7. We should be aiming not to cosset our children but helping them to be resilient.  We also need to stress the compassionate element so that they can learn that society will be shaped by them.

If people are full of prejudice and hatred for minorities or diverse sections of society, then this will lead to even more hate, rather than love.

8. With children who are 7 or 8, it may be best to leave the delicate question of the death penalty till they are older.

But we have to start to introduce the whole area of crime and punishment, the need to keep law and order and why people end up in prison.

9. Finally, we should always remind our kids that they are an extremely privileged minority when we look at developing countries where children are robbed of their childhood.

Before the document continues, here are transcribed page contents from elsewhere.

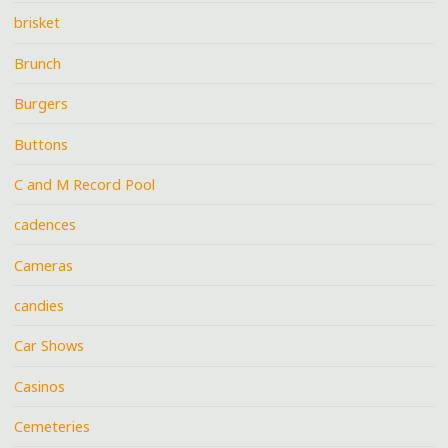
brisket
Brunch
Burgers
Buttons
C and M Record Pool
cadences
Cameras
candies
Car Shows
Casinos
Cemeteries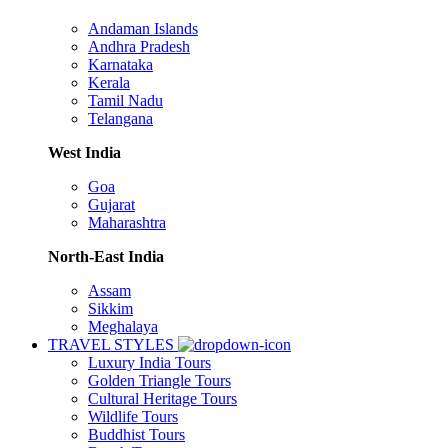
Andaman Islands
Andhra Pradesh
Karnataka
Kerala
Tamil Nadu
Telangana
West India
Goa
Gujarat
Maharashtra
North-East India
Assam
Sikkim
Meghalaya
TRAVEL STYLES
Luxury India Tours
Golden Triangle Tours
Cultural Heritage Tours
Wildlife Tours
Buddhist Tours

They may not have enough to eat or drink and they may even be conscripted to fight a war in a child army. We can encourage them to participate in distance adoption programs which are a great way of raising awareness.

In conclusion

We should be very much aware of the tragic suicides caused by cyberbullying.  Another national tragedy which is not given enough press coverage. It is a strange irony that we have warned our kids about stranger danger time and time again.

But when they are in the safety of their home, they may well be unaware of the dangers lurking in their computer or cell phone.  Not exactly a national tragedy but still a worrying problem. Kids and teens really do need guidance and advice here but that will be another post.